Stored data
★ ★ ★ ★ ★

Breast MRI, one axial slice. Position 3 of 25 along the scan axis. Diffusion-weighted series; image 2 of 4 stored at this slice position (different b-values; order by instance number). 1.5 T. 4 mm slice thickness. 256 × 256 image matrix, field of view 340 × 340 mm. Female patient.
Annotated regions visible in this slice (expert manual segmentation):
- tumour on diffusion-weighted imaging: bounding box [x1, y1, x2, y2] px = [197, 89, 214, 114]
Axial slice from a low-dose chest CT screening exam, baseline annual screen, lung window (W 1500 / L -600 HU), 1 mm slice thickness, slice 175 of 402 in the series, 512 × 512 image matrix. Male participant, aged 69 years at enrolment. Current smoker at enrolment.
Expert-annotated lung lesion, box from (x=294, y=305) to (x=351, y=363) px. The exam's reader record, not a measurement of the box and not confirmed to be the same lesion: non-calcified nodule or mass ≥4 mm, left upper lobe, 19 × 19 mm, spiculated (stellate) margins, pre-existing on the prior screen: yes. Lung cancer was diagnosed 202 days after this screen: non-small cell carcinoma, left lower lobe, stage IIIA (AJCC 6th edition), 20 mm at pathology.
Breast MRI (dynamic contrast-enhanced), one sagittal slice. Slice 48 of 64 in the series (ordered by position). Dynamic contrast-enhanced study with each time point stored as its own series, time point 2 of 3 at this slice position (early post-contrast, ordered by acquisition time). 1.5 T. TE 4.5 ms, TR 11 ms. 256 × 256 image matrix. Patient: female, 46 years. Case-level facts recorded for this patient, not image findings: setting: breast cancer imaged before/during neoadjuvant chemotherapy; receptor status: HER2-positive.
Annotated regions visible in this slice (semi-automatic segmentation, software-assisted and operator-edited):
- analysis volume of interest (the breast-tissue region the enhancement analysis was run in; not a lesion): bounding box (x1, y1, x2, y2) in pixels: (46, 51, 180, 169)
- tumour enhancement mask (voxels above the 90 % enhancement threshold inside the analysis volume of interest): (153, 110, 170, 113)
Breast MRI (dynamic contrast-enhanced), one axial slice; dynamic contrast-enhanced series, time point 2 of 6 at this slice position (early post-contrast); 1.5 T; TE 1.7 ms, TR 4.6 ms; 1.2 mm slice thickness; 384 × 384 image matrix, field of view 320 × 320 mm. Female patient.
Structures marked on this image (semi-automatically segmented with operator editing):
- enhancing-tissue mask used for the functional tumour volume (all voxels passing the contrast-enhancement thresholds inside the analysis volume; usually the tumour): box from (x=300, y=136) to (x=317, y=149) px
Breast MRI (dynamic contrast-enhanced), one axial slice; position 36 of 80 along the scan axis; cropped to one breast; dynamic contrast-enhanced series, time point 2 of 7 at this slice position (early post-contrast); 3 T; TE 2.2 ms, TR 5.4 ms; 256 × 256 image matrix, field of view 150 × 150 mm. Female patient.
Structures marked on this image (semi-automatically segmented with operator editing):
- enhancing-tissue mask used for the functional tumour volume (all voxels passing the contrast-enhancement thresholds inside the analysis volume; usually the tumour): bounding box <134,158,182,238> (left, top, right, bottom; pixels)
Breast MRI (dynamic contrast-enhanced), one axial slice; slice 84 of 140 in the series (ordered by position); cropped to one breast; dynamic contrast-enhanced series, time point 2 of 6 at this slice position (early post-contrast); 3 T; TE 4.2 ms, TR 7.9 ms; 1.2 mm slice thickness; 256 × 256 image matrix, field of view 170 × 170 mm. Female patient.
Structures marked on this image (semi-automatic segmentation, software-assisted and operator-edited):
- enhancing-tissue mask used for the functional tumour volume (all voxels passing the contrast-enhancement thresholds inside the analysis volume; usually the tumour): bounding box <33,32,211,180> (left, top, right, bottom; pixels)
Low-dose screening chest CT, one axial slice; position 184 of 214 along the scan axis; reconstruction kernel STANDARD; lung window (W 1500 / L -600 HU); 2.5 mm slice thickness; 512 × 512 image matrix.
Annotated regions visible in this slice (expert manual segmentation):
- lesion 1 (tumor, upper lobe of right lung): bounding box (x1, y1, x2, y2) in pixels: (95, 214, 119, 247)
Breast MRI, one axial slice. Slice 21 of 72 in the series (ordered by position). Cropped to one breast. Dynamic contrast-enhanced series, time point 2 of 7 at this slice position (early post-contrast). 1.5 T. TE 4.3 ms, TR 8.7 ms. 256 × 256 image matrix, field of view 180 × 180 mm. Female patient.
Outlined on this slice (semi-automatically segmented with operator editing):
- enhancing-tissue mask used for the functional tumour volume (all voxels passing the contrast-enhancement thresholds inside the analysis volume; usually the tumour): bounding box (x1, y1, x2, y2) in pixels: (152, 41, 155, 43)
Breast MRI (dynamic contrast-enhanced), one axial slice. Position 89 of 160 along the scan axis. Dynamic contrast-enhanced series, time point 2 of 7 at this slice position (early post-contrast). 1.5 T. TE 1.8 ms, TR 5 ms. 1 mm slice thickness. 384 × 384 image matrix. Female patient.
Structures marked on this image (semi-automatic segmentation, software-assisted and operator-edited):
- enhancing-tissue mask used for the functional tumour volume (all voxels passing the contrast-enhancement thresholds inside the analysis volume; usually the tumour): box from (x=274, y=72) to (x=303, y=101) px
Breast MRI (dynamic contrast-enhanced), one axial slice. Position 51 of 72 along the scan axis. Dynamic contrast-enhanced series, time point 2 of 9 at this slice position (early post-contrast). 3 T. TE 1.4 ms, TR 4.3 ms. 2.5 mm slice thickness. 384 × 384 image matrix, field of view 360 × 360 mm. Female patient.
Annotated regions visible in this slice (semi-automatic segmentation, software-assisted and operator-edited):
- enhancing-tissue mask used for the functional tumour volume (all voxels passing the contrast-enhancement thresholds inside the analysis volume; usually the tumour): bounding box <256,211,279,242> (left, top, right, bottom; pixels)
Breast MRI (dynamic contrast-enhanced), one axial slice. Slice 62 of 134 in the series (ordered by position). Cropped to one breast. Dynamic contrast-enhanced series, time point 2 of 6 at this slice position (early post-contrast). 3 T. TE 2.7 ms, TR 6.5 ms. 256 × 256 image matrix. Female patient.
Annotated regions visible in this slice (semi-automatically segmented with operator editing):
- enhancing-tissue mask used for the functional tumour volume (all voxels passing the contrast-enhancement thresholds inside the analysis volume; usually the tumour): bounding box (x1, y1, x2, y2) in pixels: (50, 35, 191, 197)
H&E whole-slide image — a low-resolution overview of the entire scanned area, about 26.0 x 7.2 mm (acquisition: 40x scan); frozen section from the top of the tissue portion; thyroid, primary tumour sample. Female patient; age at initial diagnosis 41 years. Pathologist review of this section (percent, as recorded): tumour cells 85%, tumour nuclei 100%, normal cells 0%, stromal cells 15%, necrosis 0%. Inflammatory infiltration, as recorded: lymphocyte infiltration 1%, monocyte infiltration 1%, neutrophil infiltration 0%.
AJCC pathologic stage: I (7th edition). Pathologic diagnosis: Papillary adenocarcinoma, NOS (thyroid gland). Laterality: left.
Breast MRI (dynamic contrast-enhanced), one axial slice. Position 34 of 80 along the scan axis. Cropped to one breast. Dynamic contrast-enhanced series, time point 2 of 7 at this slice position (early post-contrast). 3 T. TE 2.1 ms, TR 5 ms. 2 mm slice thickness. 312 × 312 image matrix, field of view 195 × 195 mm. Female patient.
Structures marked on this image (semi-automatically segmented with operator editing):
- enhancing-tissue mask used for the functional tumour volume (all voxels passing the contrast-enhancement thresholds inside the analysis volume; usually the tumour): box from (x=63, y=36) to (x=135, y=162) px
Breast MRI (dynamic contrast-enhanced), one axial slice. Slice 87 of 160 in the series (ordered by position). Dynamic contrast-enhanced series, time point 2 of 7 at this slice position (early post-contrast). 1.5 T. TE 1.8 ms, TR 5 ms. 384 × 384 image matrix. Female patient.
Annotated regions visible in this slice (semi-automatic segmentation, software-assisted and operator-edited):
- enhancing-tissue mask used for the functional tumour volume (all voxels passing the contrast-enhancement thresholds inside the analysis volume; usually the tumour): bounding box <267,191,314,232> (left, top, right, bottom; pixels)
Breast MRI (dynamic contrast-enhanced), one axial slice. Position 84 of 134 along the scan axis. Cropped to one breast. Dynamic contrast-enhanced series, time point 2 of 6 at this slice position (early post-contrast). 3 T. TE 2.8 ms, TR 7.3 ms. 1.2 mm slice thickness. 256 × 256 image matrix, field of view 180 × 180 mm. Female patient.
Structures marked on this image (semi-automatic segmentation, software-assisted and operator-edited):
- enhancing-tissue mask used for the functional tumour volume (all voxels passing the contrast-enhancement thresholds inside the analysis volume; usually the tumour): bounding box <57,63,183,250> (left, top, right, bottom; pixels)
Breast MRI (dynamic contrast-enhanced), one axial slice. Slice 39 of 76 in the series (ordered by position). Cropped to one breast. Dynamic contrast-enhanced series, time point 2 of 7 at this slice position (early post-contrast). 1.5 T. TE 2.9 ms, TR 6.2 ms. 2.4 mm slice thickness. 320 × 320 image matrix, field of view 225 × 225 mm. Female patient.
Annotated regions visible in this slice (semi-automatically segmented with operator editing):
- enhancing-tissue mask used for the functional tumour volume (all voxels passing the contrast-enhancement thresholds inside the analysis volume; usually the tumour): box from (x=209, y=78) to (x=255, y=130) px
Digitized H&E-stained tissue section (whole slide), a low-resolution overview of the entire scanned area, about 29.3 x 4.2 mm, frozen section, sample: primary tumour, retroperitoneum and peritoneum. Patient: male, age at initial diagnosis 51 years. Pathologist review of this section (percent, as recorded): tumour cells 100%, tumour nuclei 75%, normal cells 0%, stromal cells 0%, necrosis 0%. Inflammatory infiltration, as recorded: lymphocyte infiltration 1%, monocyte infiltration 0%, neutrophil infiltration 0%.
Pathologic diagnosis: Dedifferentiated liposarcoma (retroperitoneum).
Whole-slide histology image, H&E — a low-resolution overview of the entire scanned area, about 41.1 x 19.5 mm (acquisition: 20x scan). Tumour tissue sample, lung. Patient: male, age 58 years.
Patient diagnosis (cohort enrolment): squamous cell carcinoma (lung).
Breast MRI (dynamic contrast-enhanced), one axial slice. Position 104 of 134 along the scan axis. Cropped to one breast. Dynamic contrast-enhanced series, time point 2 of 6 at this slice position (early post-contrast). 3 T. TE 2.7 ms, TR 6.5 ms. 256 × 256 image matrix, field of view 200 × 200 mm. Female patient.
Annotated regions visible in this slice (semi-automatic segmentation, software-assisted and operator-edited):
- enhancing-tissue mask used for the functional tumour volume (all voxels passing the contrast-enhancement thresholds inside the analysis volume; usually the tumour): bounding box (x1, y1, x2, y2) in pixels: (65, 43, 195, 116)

★ ★ ★ ★ ★

Beginning at the top of the data, please return every line until and including the line containing "Axial slice from", copied exactly, and nothing past it.

Breast MRI, one axial slice. Position 3 of 25 along the scan axis. Diffusion-weighted series; image 2 of 4 stored at this slice position (different b-values; order by instance number). 1.5 T. 4 mm slice thickness. 256 × 256 image matrix, field of view 340 × 340 mm. Female patient.
Annotated regions visible in this slice (expert manual segmentation):
- tumour on diffusion-weighted imaging: bounding box [x1, y1, x2, y2] px = [197, 89, 214, 114]
Axial slice from a low-dose chest CT screening exam, baseline annual screen, lung window (W 1500 / L -600 HU), 1 mm slice thickness, slice 175 of 402 in the series, 512 × 512 image matrix. Male participant, aged 69 years at enrolment. Current smoker at enrolment.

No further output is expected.